§ ASSIGNED TASK: Please edit the material that follows, starting at the line that has "Which series has" and stopping after the line that has "Zone 4 (mean NDVI)". Replace "largest" with "smallest", keep everything else in those lines unchanged, and give back only those lines.

§ SUPPLIED RECORDS:
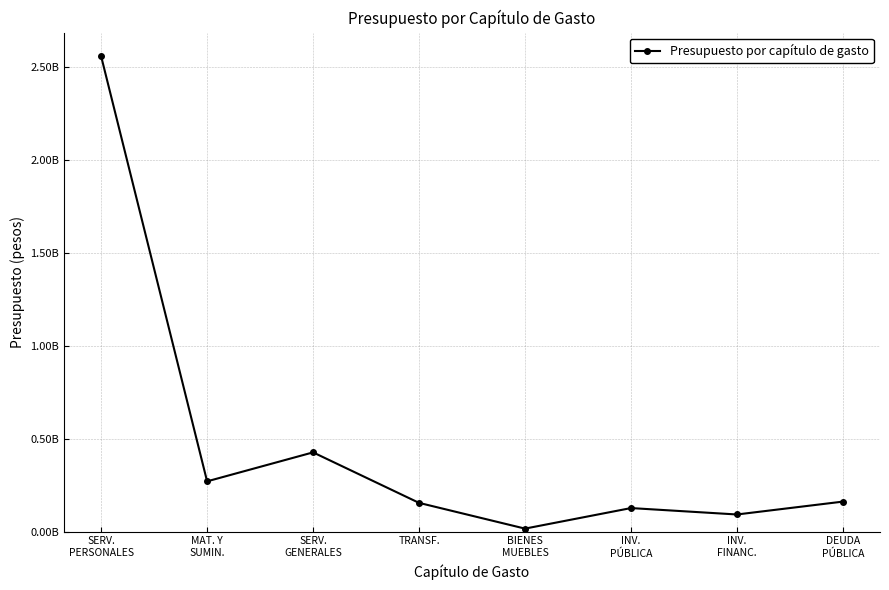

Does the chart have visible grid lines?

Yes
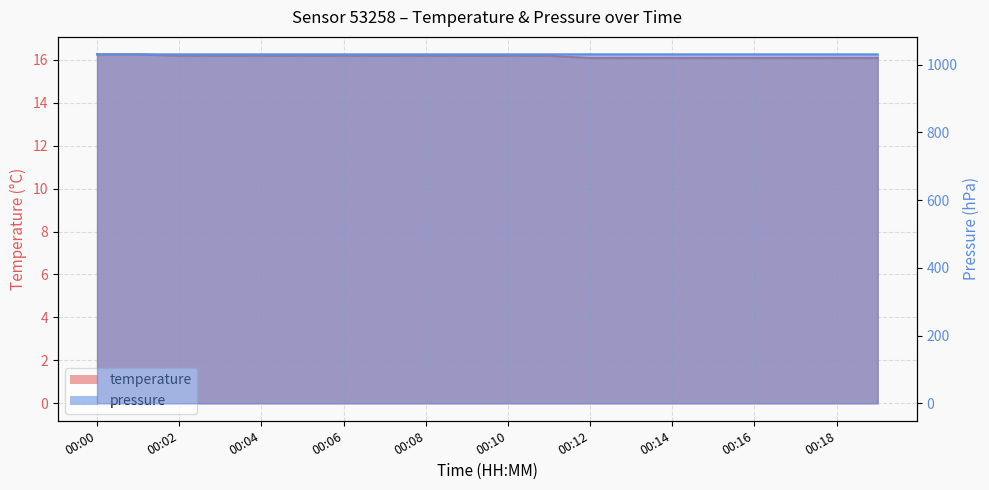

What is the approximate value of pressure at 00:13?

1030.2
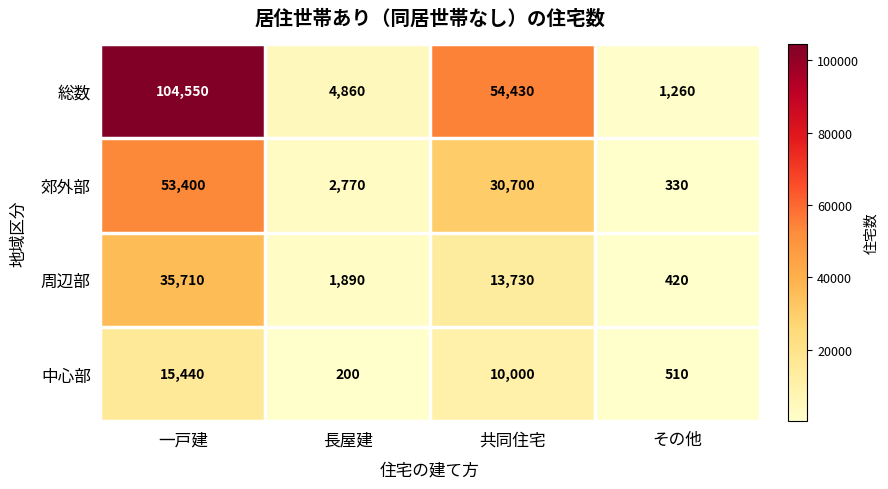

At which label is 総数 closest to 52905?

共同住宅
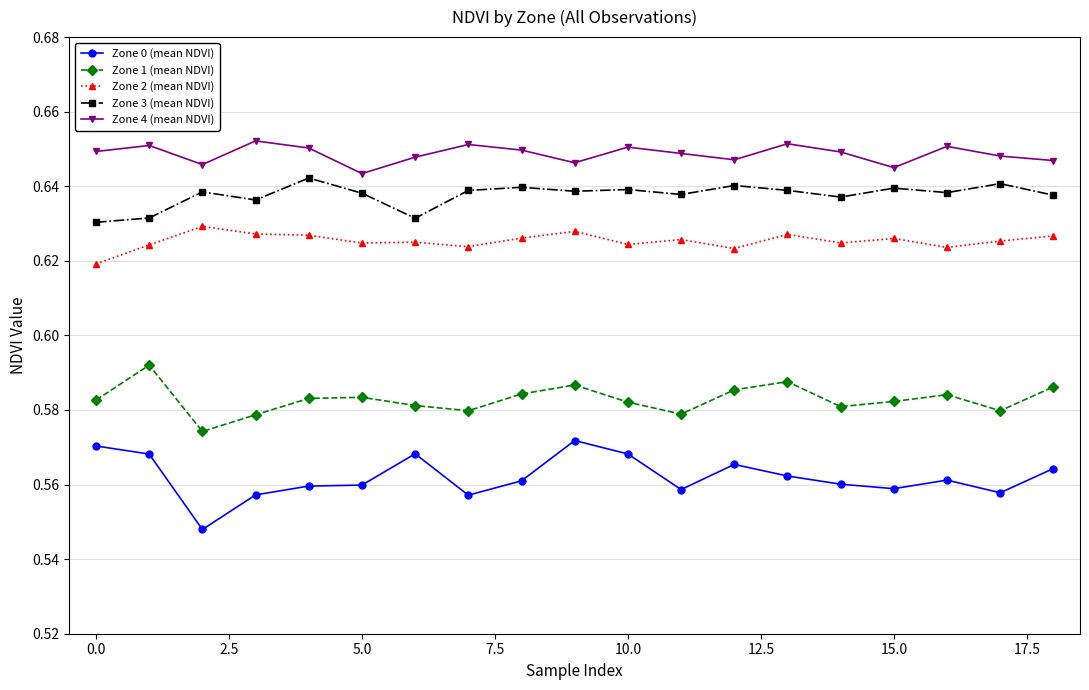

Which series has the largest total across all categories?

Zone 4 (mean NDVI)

* * *

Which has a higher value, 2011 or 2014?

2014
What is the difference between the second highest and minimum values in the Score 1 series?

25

§ RESULT OF THE EXERCISE:
Which series has the smallest total across all categories?

Zone 4 (mean NDVI)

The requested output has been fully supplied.